Friday, April 24, 2009

The English Language

Mom and Dad on their wedding
day, September 6, 1941.

I read long ago that English was considered the second-most difficult language in the world to learn, next to Chinese. This may be so. (I don't know what Fr. Z. would say about Latin.) The thing with English, as one book (I think it was Language by Mario Pei) said, is that it is basically Germanic with an "imposing Romance superstructure." I took a course in Old English, that is, pre-Conquest English, at the U of MN in 1969, and we had to learn it almost as if it were a foreign language. Anyway, what I see as the main problem with learning English (besides the spelling, which always threw my ESL students for a loop), is not that it has no rules, it's that it has too many, they're too complex, there are too many exceptions, and nobody understands them.

For instance, there's an old rhyme:
I before E, except after C,
Or when sounded like A, as in neighbor and weigh.

When I was in freshman year at De La Salle here in Minneapolis, Brother Paschal the librarian taught us some exceptions to the exceptions, which don't fit the general rule either: "Neither ancient financier seized either species of weird leisure." In the fifty years since, I have added caffeine and codeine -- to the word list, that is, not to myself! Except caffeine.

Now to rant and rave (what fun!)

Google is not a verb. Gift is not a verb. Task is not a verb. Text is not a verb. Partner is not a verb. Anyone who uses them should be made to stand in the corner.

An apostrophe is used to denote a letter or letters that're missing or as a symbol of possession. It is not a symbol of plurality, except when you're talking about a word or letter as such -- for instance, "There are no X's in this sentence." "It's" as a possessive is improper. "It's" means "It is." For instance: "The car's color is black. Yes, its color is black. Yes, it's black."

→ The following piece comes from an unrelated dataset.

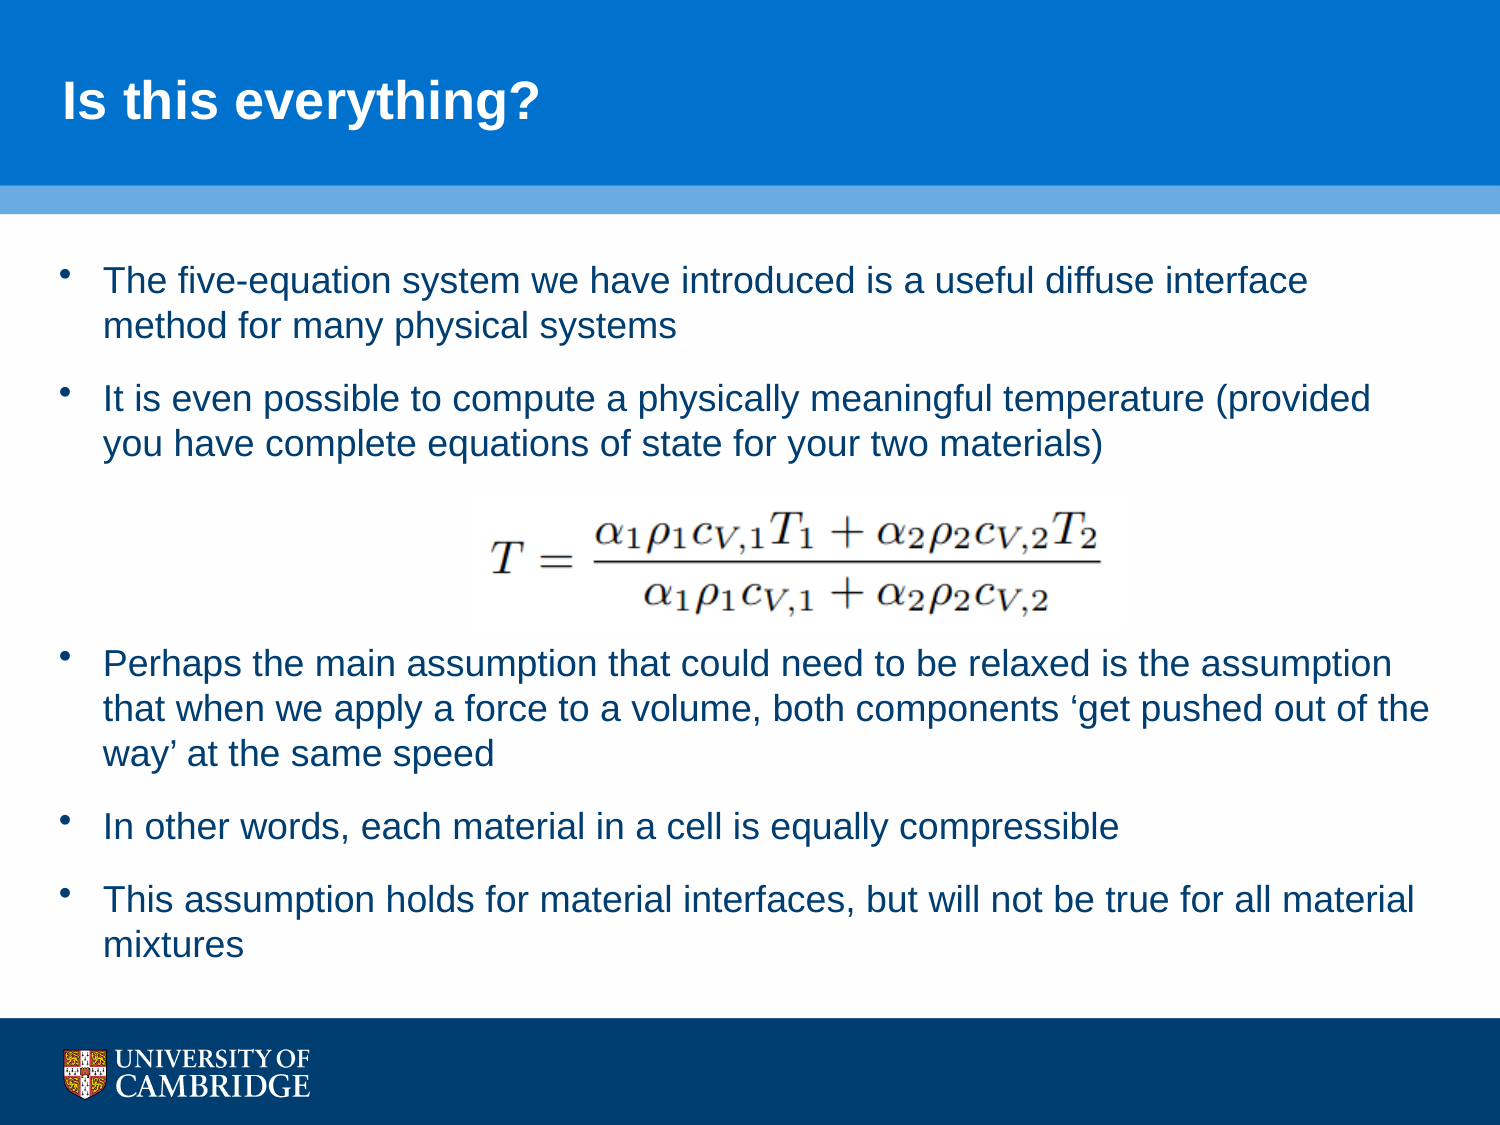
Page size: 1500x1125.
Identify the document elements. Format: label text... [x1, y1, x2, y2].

list The five-equation system we have introduced is a useful diffuse interface method for many physical systems It is even possible to compute a physically meaningful temperature (provided you have complete equations of state for your two materials) Perhaps the main assumption that could need to be relaxed is the assumption that when we apply a force to a volume, both components ‘get pushed out of the way’ at the same speed In other words, each material in a cell is equally compressible This assumption holds for material interfaces, but will not be true for all material mixtures [58, 256, 1433, 423]
title Is this everything? [63, 65, 1437, 135]
picture [0, 0, 1500, 1125]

All kinds of fun and games are had when we talk about S's and apostrophes. Here are some examples of correct usage: "I went to visit John Jones, he's one of the Main Street Joneses, at the Joneses' house. I saw John Jones's (or John Jones') car."

End of rant.

I have to admit there are a few places where I have caved in to modern usage. When I was in high school and the U, it was better to say "back in the 1950's"; now "back in the 1950s" is considered okay, and I do (blush) use it.

My dad, a six-stripe sergeant in the WWII Army, taught me a valuable lesson about strong language. He said that the less you use it, the more shock value it has when you do. I have to admit that when I was in my early twenties, I worked a laboring job where foul words were used as punctuation marks, and it took me a long time to clean up my mouth after that. (I'm not entirely successful yet; the moral of the story is be careful what bad habits I take up, because they're easier to adopt than to get rid of.) Now, I go to my favorite beer and burger joint, and hear folks -- young women, too -- use language that would make a whore blush.

One time when I was about 9 or 10, I got the not-so-bright idea of using some "barracks language" in front of my mom (who never reached 5'0" in her life but made up for it with tempered steel). She hardly raised an eyebrow, and said very calmly, "If I ever hear those words out of your mouth again, I'll wash your mouth out with soap." Less than a minute later, I was in a headlock on the front porch (so the neighbors could see), having my mouth washed out with a washrag soaked with the suds of brown laundry soap. (Fels-Naptha, by the way, they still make it, and it'll take anything off anything, except gorilla glue off my skin.)